Real quants are difficult to flummox: the scientific method matters in science, but not so much in web driven social networking apps. There's a reason dropouts can get rich doing the obvious: their limited vision makes the obvious appear unique. Real science doesn't give a rat's ass about such playthings.

So, back to Apple. I, proudly, was/am in the orbit of Dr. Gordon's book, and have mused about the relevance of his conclusions (mine, too, and long before I read the book). One phrase that he repeats, in various forms, throughout the book is, "it could only happen once". My standard example is the periodic table; in three ways. First, humans don't invent elements (molecules, yes), we merely find them. Second, once we have found all of them, we have hit a wall of infinite depth and infinite density. They ain't no mo, Billy Bob. And, third, as we found new elements, we devised new devices. The transistor wouldn't be possible before the discovery of germanium: "Historically the first decade of semiconductor electronics was based entirely on germanium." Without new elements to find, the momentum to make new devices ebbs. We are in that perpetual future.

The same is true of iPhone. Not the first smartphone, but Apple had cornered the supply market of cap touch screens, so they had that sort of smartphone to themselves for a couple of years. A natural monopoly, commercially created. Also note that iPhone was the first, and only, product that moved Apple's revenue/profit needle. Ever. It can only happen once. The TAM is satisfied. Eccles must be grinning from ear to ear.

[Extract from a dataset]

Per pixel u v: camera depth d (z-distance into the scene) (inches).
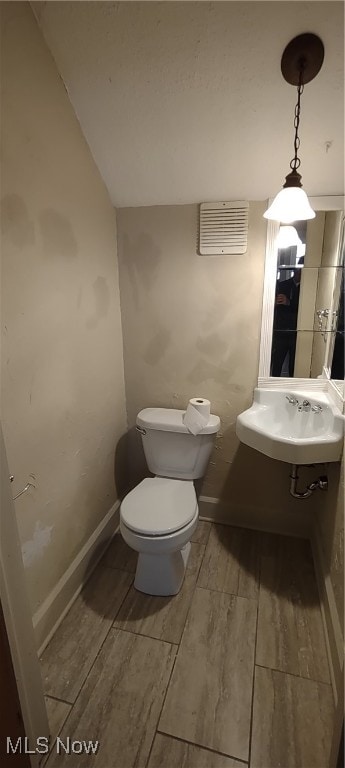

Some, perhaps most, of Apple zealots keep bleating about how Watch will be the next iPhone, what with all of these (not yet specified, of course) whiz-bang new sensors. Most of them health related. Tim and Elizabeth are getting married. There is no way FDA gives Tim a blank check to sell health devices. Not going to happen, not least because the top of the wrist is just about the worst place on the body to read internal data. QED.